The non-FE effects in high-energy electron states such as MBFS manifest themselves not only in the ARPES dispersions. Another manifestation will be the circular dichroism in the angular distribution of photoelectrons (CDAD) that necessitates that the final-state wavefunctions deviate from the free-electron plane waves55,56. The CDAD has indeed been observed already in the early soft-X-ray ARPES study on Ag(100)39. Another example is the orbital tomography of adsorbed molecules (see, for example, Refs. 57–59) which takes advantage of the Fourier relation between the angle distribution of photoelectrons and electron density of the valence electron orbitals. The non-FE effects introduce additional plane-wave components in the final states, calling for refinement of the straightforward Fourier-transform processing of the experimental data59. Beyond ARPES, the very fact of electron diffraction at crystalline surfaces identifies non-FE effects in the electron states in the crystal, because otherwise the incident electrons would upon entering the crystal follow the same FE wavefunction and thus would not reflect. The Reflection High-Energy Electron Diffraction (RHEED) evidences that the non-FE effects survive even in the energy range of a few tens of keV, when *Δ***K** between the incident and diffracted plane waves is small and thus the corresponding *V**Δ***K** large. These considerations suggest that the MBFSs should survive even in hard-X-ray ARPES, waiting for a direct experimental observation.

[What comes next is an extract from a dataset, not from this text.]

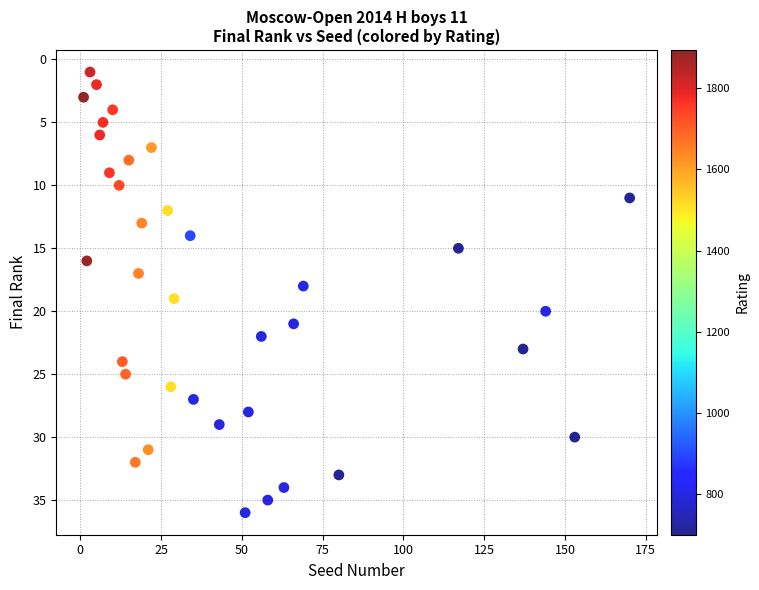

What is the range of Y values (max minus min)?

35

Finally, we should point out that the coherent photoemission process underlying the ARPES experiment discussed above (as well as the orbital tomography) is fundamentally different to the essentially incoherent process of X-ray photoelectron diffraction (XPD) (see, for example, the reviews60–62. In the first case, all photoelectron emitters (atoms) throughout the crystal surface region within the depth λPE are coherent – or entangled, in the modern quantum mechanics discourse – and emit a coherent photoelectron wavefield characterised by a well-defined **k**. The resulting ARPES intensity as a function of *E*k and *θ* bears sharp structures reflecting, through the momentum conservation, the **k**-resolved band structure of the valence states. In the XPD, other way around, the coherence between the emitters throughout the surface region is lost. This takes place, for example, for isolated impurity atoms or adsorbed molecules, localised core levels, where the initial-state wavefunctions at different atoms are decoupled from each other, or when the coherence of photoelectrons is broken by thermal or defect scattering, or when the signal from certain valence-band states, like *d*-states, is integrated in energy63,64. The result is that each photoelectron emitter creates scattered waves within a sphere of the radius λPE, which interfere with each other incoherently with the waves emanating from another emitter. Typical of diffraction with a few interfering rays, the resulting XPD intensity distribution as a function of *E*k and *θ* is fairly smooth, and reflects the local atomic structure. With *E*k increasing into the hard-X-ray energy range, λPE and thereby the number of coherently scattered waves increases. This forms sharp Kikuchi-like structures in the XPD angular distribution, reflecting the long-range atomic structure62. In any case, the XPD stays incoherent between the emitters. This fundamental difference between the coherent photoemission and incoherent XPD processes is stressed, for example, by the fact that in the first case the photoelectron angular distribution follows **p**ph, shifting with *hv*, and in the second case it is insensitive to **p**ph19.